290-Mio.-US-Dollar-Exploit bei Kelp DAO versetzt Ethereum- und Arbitrum-Märkte in Aufruhr
Ein Sicherheitsvorfall im Kelp-DAO-Ökosystem hat die Aktivität auf Ethereum und Arbitrum erschüttert und die Sorge vor Ansteckungseffekten im DeFi-Sektor neu entfacht. Angreifer entwendeten nach ersten Schätzungen mehr als 290 Mio. US-Dollar. Kreditprotokolle reagierten mit Notfallmaßnahmen, um Folgeschäden zu begrenzen.
Im Zentrum stand die rsETH-Crosschain-Bridge, die Liquidität zwischen mehreren Plattformen verbindet und als Baustein für besicherte Kreditgeschäfte dient. Die enge Verzahnung der Protokolle rückte damit in den Fokus: Kompromittierte Assets können in vernetzten Systemen Kaskadeneffekte auslösen.
An den Märkten schlug die Unsicherheit unmittelbar durch. Der Aave-Token gab während der Störung um nahezu 18% nach. Die Bewegung unterstrich die wachsende Vorsicht gegenüber Positionen, die direkt oder indirekt mit dem Vorfall in Verbindung stehen.
Onchain-Forensikern zufolge lag die Ursache nicht in der LayerZero-Infrastruktur, die wegen ihrer Rolle in der Crosschain-Kommunikation zunächst im Blickpunkt stand. Stattdessen wurde ein Peer-Trust-Problem festgestellt: Kompromittierte Schlüssel auf der Source-Chain ermöglichten unautorisierten Zugriff. Der Angreifer brachte einen legitimen Peer-Contract von Kelp DAO unter Kontrolle, konnte so Bridge-Operationen direkt anstoßen und Mittel ohne frühe Erkennung bewegen.

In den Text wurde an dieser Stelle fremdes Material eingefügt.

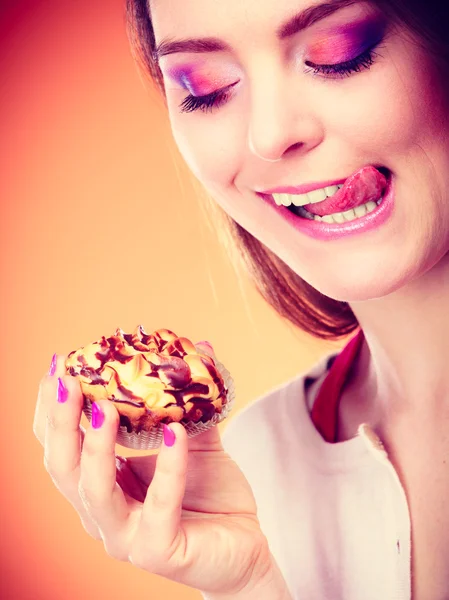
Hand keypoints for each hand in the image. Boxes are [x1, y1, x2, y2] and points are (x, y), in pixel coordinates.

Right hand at [33, 353, 271, 595]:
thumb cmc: (210, 494)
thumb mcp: (194, 440)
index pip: (61, 447)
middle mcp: (102, 513)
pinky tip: (176, 435)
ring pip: (94, 490)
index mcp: (101, 484)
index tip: (58, 366)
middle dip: (61, 421)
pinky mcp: (158, 551)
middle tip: (67, 380)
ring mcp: (125, 536)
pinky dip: (167, 468)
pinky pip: (159, 507)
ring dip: (95, 445)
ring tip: (105, 407)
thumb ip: (189, 400)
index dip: (52, 408)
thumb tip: (200, 345)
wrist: (243, 546)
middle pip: (64, 467)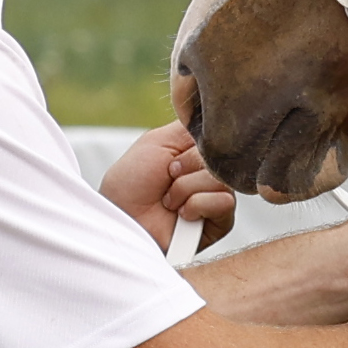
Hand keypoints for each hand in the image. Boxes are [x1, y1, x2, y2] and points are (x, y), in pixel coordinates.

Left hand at [102, 120, 241, 251]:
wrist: (123, 219)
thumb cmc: (131, 183)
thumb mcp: (157, 141)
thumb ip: (190, 127)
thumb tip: (218, 125)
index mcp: (196, 154)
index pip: (216, 139)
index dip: (191, 147)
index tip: (170, 158)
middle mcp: (209, 174)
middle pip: (220, 158)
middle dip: (187, 166)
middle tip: (167, 178)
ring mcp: (216, 197)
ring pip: (221, 180)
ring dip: (187, 188)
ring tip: (170, 201)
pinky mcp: (220, 222)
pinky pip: (224, 202)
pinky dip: (196, 206)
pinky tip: (181, 215)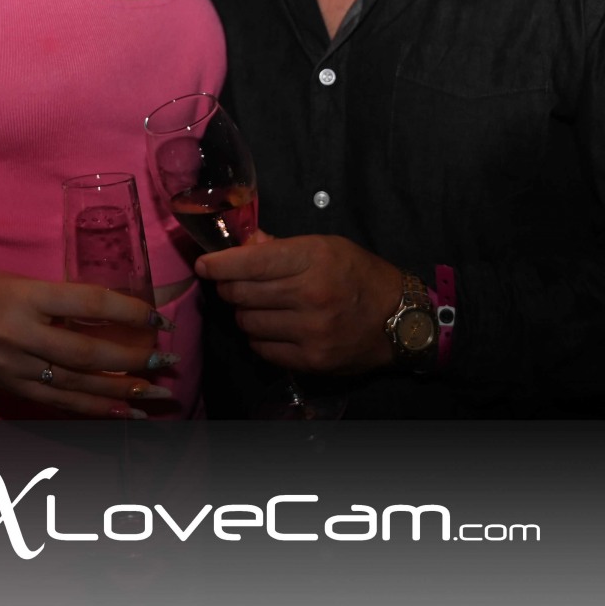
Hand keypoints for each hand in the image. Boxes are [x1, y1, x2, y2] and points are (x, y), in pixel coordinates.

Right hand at [0, 270, 178, 418]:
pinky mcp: (10, 389)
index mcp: (27, 297)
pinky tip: (123, 412)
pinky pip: (59, 403)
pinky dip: (94, 409)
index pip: (89, 304)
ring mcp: (13, 368)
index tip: (158, 318)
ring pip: (77, 386)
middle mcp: (19, 335)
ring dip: (121, 392)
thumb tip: (123, 316)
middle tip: (168, 362)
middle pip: (87, 354)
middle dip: (133, 361)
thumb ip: (68, 301)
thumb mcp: (28, 283)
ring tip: (156, 394)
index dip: (128, 312)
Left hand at [193, 234, 400, 374]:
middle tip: (233, 283)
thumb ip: (283, 246)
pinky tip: (273, 327)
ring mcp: (310, 331)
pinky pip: (262, 349)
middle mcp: (310, 295)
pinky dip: (259, 337)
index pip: (250, 262)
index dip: (219, 264)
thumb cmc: (361, 275)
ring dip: (245, 313)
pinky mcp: (310, 361)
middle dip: (229, 287)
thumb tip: (245, 244)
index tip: (204, 264)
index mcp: (313, 259)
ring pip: (247, 323)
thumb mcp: (327, 246)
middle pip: (241, 293)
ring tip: (259, 306)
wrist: (400, 319)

Blockchain-Daten deuten zudem darauf hin, dass erste Transaktionen über Tornado Cash finanziert wurden, was die Nachverfolgung vor der Ausführung erschwerte.
Nach dem Abzug der Assets setzte der Exploiter laut Analysten auf eine Hebelstrategie, um die Kontrolle über die Mittel zu verlängern und Liquidität zu ziehen, ohne eine sofortige Liquidation zu riskieren. rsETH wurde in Lending-Plattformen hinterlegt und dagegen Wrapped Ethereum geliehen, wodurch das Exposure stieg und zusätzlicher Druck auf Protokolle entstand, die unsichere Collateral-Bewertungen managen müssen.
Analysten schätzen, dass der Angreifer inzwischen mehr als 106.000 ETH kontrolliert, bewertet mit knapp 250 Mio. US-Dollar. PeckShieldAlert berichtete am 19. April 2026, der Exploiter sei auf Aave der achtgrößte variableDebtEthWETH-Halter auf Ethereum mit 52.443,94 Einheiten (123 Mio. US-Dollar) sowie der viertgrößte variableDebtarbWETH-Halter auf Arbitrum mit 12.381,93 Einheiten (22 Mio. US-Dollar). Die Gesamtposition wurde mit 106.466,7 ETH (rund 250 Mio. US-Dollar) beziffert.
Die Verteilung der Risiken über geliehene Mittel erschwerte die Eindämmung, da die Exponierung nicht bei einem einzelnen Protokoll blieb. Aave fror als Reaktion sämtliche rsETH-Märkte über seine V3- und V4-Deployments ein und deaktivierte Borrowing-Funktionen, um weitere Schäden zu begrenzen und das System zu stabilisieren. Aave-Gründer Stani Kulechov erklärte, die Kern-Smart-Contracts seien weiterhin sicher. Der Vorfall verdeutliche dennoch die Risiken externer Integrationen und Crosschain-Abhängigkeiten.
Der Exploit zeigt, wie schnell sich Risiken in DeFi ausbreiten können, sobald Schwachstellen in gemeinsam genutzter Infrastruktur auftreten – auch wenn Gegenmaßnahmen rasch greifen.